I looked at him coldly, inhaled, and held it. After a long moment, Barrons nodded, and I exhaled slowly.

"Better," he said.

"Why is this happening to me?" I asked.

"It's part of being what you are, Ms. Lane. Thousands of years ago, when the Fae still ran the Wild Hunt, destroying anything in their path, this was what a sidhe-seer felt when the Tuatha Dé riders approached en masse. This was her warning to lead her people to safety."

"I didn't feel it when I saw any of the Unseelie," I pointed out. But as I reflected on those first two times, I realized I had gotten queasy, and both times a general, inexplicable sense of dread had preceded my "visions." I'd just not recognized it for what it was because I'd not been able to pin it on anything. With the last monster, I'd been so obsessed with getting to Alina's, and I'd crashed into it so fast, that I couldn't decide whether I'd felt anything in advance or not.

"I said, en masse," he said. "Alone, or in pairs, their impact is not as great. It is possible only the Sinsar Dubh will ever make you this sick—or perhaps a thousand Unseelie bearing down on you. The Dark Book is the most powerful of all the Fae Hallows. As well as the deadliest."

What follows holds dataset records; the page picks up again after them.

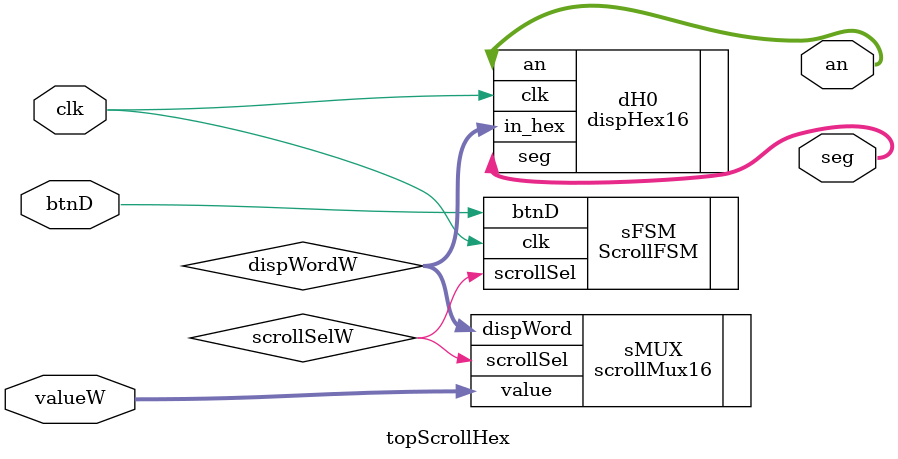
<source format=v>
module topScrollHex(
    input clk,
    input btnD,
    input [31:0] valueW,
    output [6:0] seg,
    output [3:0] an
    );

wire [15:0] dispWordW;
wire scrollSelW;

ScrollFSM sFSM(
    .clk(clk),
    .btnD(btnD),
    .scrollSel(scrollSelW)
    );

scrollMux16 sMUX(
    .value(valueW),
    .scrollSel(scrollSelW),
    .dispWord(dispWordW)
    );

dispHex16 dH0(
    .clk(clk),
    .in_hex(dispWordW),
    .seg(seg),
    .an(an)
    );

endmodule

</source>
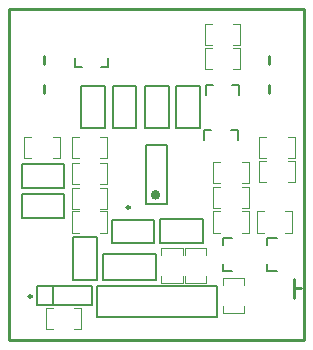
<source format=gbo>
G04*
G04 #@! TF.GenerationSoftware,Altium Limited,CircuitStudio,1.5.2 (1.5.2.30)*
G04*
G04 Layer_Color=13948096*
%FSLAX44Y44*%
%MOMM*%
G71*
G01*
G75*
%ADD10C,0.2540*%
%ADD52C,0.2500*%
%ADD53C,0.4000*%
%ADD54C,0.2000*%
%ADD55C,0.1000*%
%ADD56C,0.2032*%
%ADD57C,0.1778*%
D10*
X356500Y474900D02*
Y481900D01*
Y499900D02*
Y506900D01*
X546500Y499900D02*
Y506900D01*
Y474900D02*
Y481900D01*
X326500Y265900D02*
X576500D01*
Y545900D01*
X326500D02*
X576500D01*
X326500Y265900D02*
Y545900D01*
D52*
X428750Y378350D02*
G03*
X428750Y378350I-1250J0D01*
G01*
X345750Y302900D02*
G03*
X345750Y302900I-1250J0D01*
G01*
X568000Y301900D02*
Y317900D01*
Y309900D02*
X573500D01*
D53*
X452500Y388900D02*
G03*
X452500Y388900I-2000J0D01*
G01*
D54*
X434320Y445434D02*
Y481434D01*
X414320D02*
X434320D01*
X414320Y445434D02*
Y481434D01*
Y445434D02*
X434320D01*
X380340Y352934D02*
X400660D01*
X380340Y316866D02*
X400660D01*
X380340D02*
Y352934D01*
X400660Y316866D02*
Y352934D01*
X337216Y394740D02*
Y415060D01*
X373284Y394740D02*
Y415060D01*
X337216Y394740D02*
X373284D01*
X337216Y415060D02*
X373284D01*
X337216Y369490D02*
Y389810D01*
X373284Y369490D02*
Y389810D01*
X337216Y369490D02*
X373284D01*
X337216Y389810D02*
X373284D01*
X441300Y481434D02*
X461620D01*
X441300Y445366D02*
X461620D01*
X441300D02*
Y481434D01*
X461620Y445366D02*
Y481434D01*
X387680D02*
X408000D01*
X387680Y445366D02*
X408000D01*
X387680D02*
Y481434D01*
X408000Y445366D02*
Y481434D01*
X468280D02*
X488600D01*
X468280Y445366D02*
X488600D01*
X468280D02*
Y481434D01*
X488600Y445366D02*
Y481434D01*
X490534Y347740D02*
Y368060D01*
X454466Y347740D02*
Y368060D01*
X490534D01*
X454466Y347740D02*
X490534D01*
X442500Y380900D02*
Y430900D01*
X460500Y380900D02*
Y430900D01*
X442500Y380900D02*
X460500D01*
X442500Y430900D02*
X460500D01*
X405750Y338900D02*
X451250D01*
Y316650D02*
Y338900D01*
X405750Y316650D02*
X451250D01*
X405750D02*
Y338900D01*
X413500Y347900D02*
Y367900D01*
X449500D01*
Y347900D02*
Y367900D01*
X413500Y347900D02*
X449500D01*
X363500Y295900D02*
Y311900D01*
X381300D02*
X396500D01*
Y295900D02*
Y311900D01*
X381300Y295900D02*
X396500D01*
X350500D02*
Y311900D01*
X365700D01*
X350500Y295900D02*
X365700D01*
X381300D01*
X365700Y311900D02*
X381300D01*
D55*
X562500Y417400D02*
X568500D01*
Y399400D02*
Y417400D01*
X562500Y399400D02*
X568500D01*
X538500Y417400D02*
X544500D01*
X538500Y399400D02*
Y417400D01*
Y399400D02*
X544500D01*
X403500Y437900D02*
X409500D01*
Y419900D02*
Y437900D01*
X403500Y419900D02*
X409500D01*
X379500Y437900D02*
X385500D01*
X379500Y419900D02*
Y437900D01*
Y419900D02*
X385500D01*
X562500Y437900D02*
X568500D01*
Y419900D02*
Y437900D01*
X562500Y419900D02*
X568500D01*
X538500Y437900D02*
X544500D01*
X538500Y419900D02*
Y437900D01*
Y419900D02*
X544500D01*
X499500Y377900D02*
X505500D01*
X499500D02*
Y395900D01*
X505500D01*
X523500Y377900D02*
X529500D01*
Y395900D01*
X523500D02*
X529500D01*
X339500Y419900D02*
X345500D01*
X339500D02*
Y437900D01*
X345500D01*
X363500Y419900D02*
X369500D01*
Y437900D01*
X363500D02*
X369500D01*
X473500Y313900D02*
Y319900D01*
X455500Y313900D02*
X473500D01*
X455500D02*
Y319900D01*
X473500Y337900D02*
Y343900D01*
X455500D02*
X473500D01*
X455500Y337900D02*
Y343900D01*
X560500Y374900D02*
X566500D01*
Y356900D02*
Y374900D01*
X560500Y356900D02*
X566500D01*
X536500Y374900D02*
X542500D01*
X536500Y356900D02*
Y374900D01*
Y356900D02*
X542500D01*
X499500D02*
X505500D01*
X499500D02*
Y374900D01*
X505500D01*
X523500Y356900D02*
X529500D01*
Y374900D01*
X523500D02*
X529500D01*
X493500Y313900D02*
Y319900D01*
X475500Y313900D02*
X493500D01*
X475500D02*
Y319900D01*
X493500Y337900D02*
Y343900D01*
X475500D02*
X493500D01*
X475500Y337900D02*
Y343900D01*
X492210Y495457D02*
X498210D01*
X492210D02*
Y513457D01*
X498210D01*
X516210Y495457D02*
X522210D01*
Y513457D01*
X516210D02*
X522210D01*
X379500Y397900D02*
X385500D01*
X379500D02*
Y415900D01*
X385500D01*
X403500Y397900D02*
X409500D01*
Y415900D01*
X403500D02*
X409500D01*
X507500Y312900D02*
Y318900D01*
X525500D01*
Y312900D02*
Y318900D01*
X507500Y288900D02*
Y294900D01*
Y288900D02*
X525500D01*
Y294900D01*
X379500Y376900D02*
X385500D01*
X379500D02*
Y394900D01*
X385500D01*
X403500Y376900D02*
X409500D01*
Y394900D01*
X403500D02*
X409500D01*
X403500Y374900D02*
X409500D01*
Y356900D02*
Y374900D01*
X403500Y356900D02*
X409500D01*
X379500Y374900D02*
X385500D01*
X379500Y356900D02*
Y374900D01*
Y356900D02*
X385500D01*
X492210Y515707D02*
X498210D01*
X492210D02*
Y533707D01*
X498210D01*
X516210Y515707D02*
X522210D01*
Y533707D01*
X516210D02*
X522210D01*
X523500Y416900D02*
X529500D01*
Y398900D02*
Y416900D01*
X523500Y398900D02*
X529500D01*
X499500Y416900D02*
X505500D01*
X499500Y398900D02*
Y416900D01*
Y398900D02*
X505500D01*
X357500Y275400D02*
X363500D01*
X357500D02*
Y293400D01*
X363500D01*
X381500Y275400D02*
X387500D01*
Y293400D01*
X381500D02*
X387500D01*
D56*
X493062Y473562D02*
Y481674D01*
X499158D01*
X521286Y473562D02*
Y481674D01*
X515286D02*
X521286D01*
X544976Y324252D02*
X553088D01*
X544976D02*
Y330348D01*
Y352476D02*
X553088D01*
X544976Y346476D02*
Y352476D01*
X507476Y324252D02*
X515588D01*
X507476D02*
Y330348D01*
Y352476D02*
X515588D01*
X507476Y346476D02*
Y352476D01*
X491852Y435312D02*
Y443424D01*
X497948D01*
X520076Y435312D02*
Y443424D01*
X514076D02*
X520076D01*
X410648Y496876D02*
Y504988D01*
X404552Y496876D02*
X410648D01*
X382424D02*
Y504988D01*
Y496876D02*
X388424D01*
D57*
X400700Y285900D02*
Y311400D01*
X502600D01*
X400700Y285900D02*
X502600D01*
Y311400D01*
M02*

</source>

"Stay back," I snapped. He'd closed to less than a yard from me, holding those terrible pages. He took another step forward and I tried to make myself into wallpaper. Very yellow, very spineless wallpaper.

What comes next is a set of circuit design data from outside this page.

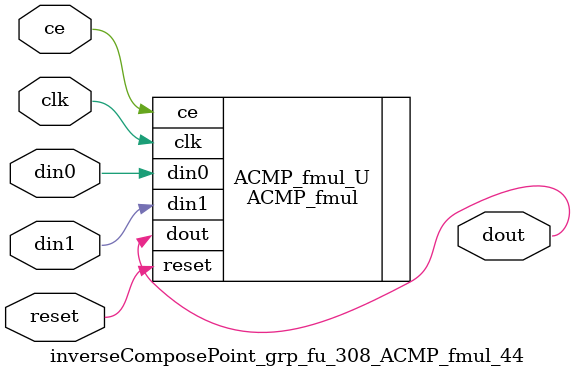
<source format=v>

`timescale 1 ns / 1 ps
module inverseComposePoint_grp_fu_308_ACMP_fmul_44(
    clk,
    reset,
    ce,
    din0,
    din1,
    dout);

parameter ID = 32'd1;
parameter NUM_STAGE = 32'd1;
parameter din0_WIDTH = 32'd1;
parameter din1_WIDTH = 32'd1;
parameter dout_WIDTH = 32'd1;
input clk;
input reset;
input ce;
input[din0_WIDTH - 1:0] din0;
input[din1_WIDTH - 1:0] din1;
output[dout_WIDTH - 1:0] dout;



ACMP_fmul #(
.ID( ID ),
.NUM_STAGE( 4 ),
.din0_WIDTH( din0_WIDTH ),
.din1_WIDTH( din1_WIDTH ),
.dout_WIDTH( dout_WIDTH ))
ACMP_fmul_U(
    .clk( clk ),
    .reset( reset ),
    .ce( ce ),
    .din0( din0 ),
    .din1( din1 ),
    .dout( dout ));

endmodule

</source>
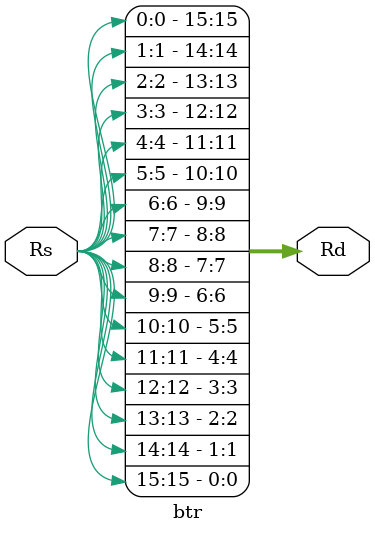
<source format=v>

 

/*
   CS/ECE 552 Spring '22
  
   Filename        : btr.v
   Description     : This is the module to perform BTR Rd, Rs
*/

`default_nettype none
module btr(Rs, Rd);
	input wire [15:0] Rs;
	output wire [15:0] Rd;

	assign Rd[0] = Rs[15];
	assign Rd[1] = Rs[14];
	assign Rd[2] = Rs[13];
	assign Rd[3] = Rs[12];
	assign Rd[4] = Rs[11];
	assign Rd[5] = Rs[10];
	assign Rd[6] = Rs[9];
	assign Rd[7] = Rs[8];
	assign Rd[8] = Rs[7];
	assign Rd[9] = Rs[6];
	assign Rd[10] = Rs[5];
	assign Rd[11] = Rs[4];
	assign Rd[12] = Rs[3];
	assign Rd[13] = Rs[2];
	assign Rd[14] = Rs[1];
	assign Rd[15] = Rs[0];

endmodule
`default_nettype wire
</source>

"Master your fear, Ms. Lane. They are mere copies of the real pages. Only pages of the Dark Book itself could do you lasting harm."

"They could?" That certainly put a problematic spin on things. "You mean even if we manage to find this book, I'm not going to be able to touch it?"

His lips curved but his eyes stayed cold. "You could. I'm not certain you would like yourself afterward."

"Why wouldn't I—" I broke off, shaking my head. "Forget it, I don't want to know. Just keep those pages away from me."

"Does this mean you're giving up the quest to find your sister's murderer, Ms. Lane? I thought she begged you to find the Sinsar Dubh. I thought she said everything depended on it."

I closed my eyes and sagged back against the wall. For a few minutes there I'd completely forgotten about Alina. "Why?" I whispered as if she were still there to hear. "Why didn't you tell me any of this? We could have helped each other. Maybe we could have kept each other alive." And that was the bitterest part of it all—how things might have turned out, if only she'd confided in me.

"I doubt you would have believed, even if she had. You've been a tough sell, Ms. Lane. As much as you've seen and heard, you're still trying to deny it."

His voice was much too close. Barrons had moved. I opened my eyes. He was standing right in front of me, yet my sickness hadn't intensified—because I hadn't seen him coming. He was right; my reaction was as much mental as it was physical, which meant at least part of it was controllable. I could retreat, go home, and try to forget everything that had happened to me since I'd arrived in Dublin, or I could figure out how to go forward. I touched my short, dark locks. I hadn't butchered my beautiful blonde hair for nothing. "You see the Fae, too, Barrons, yet you have no problem holding those pages."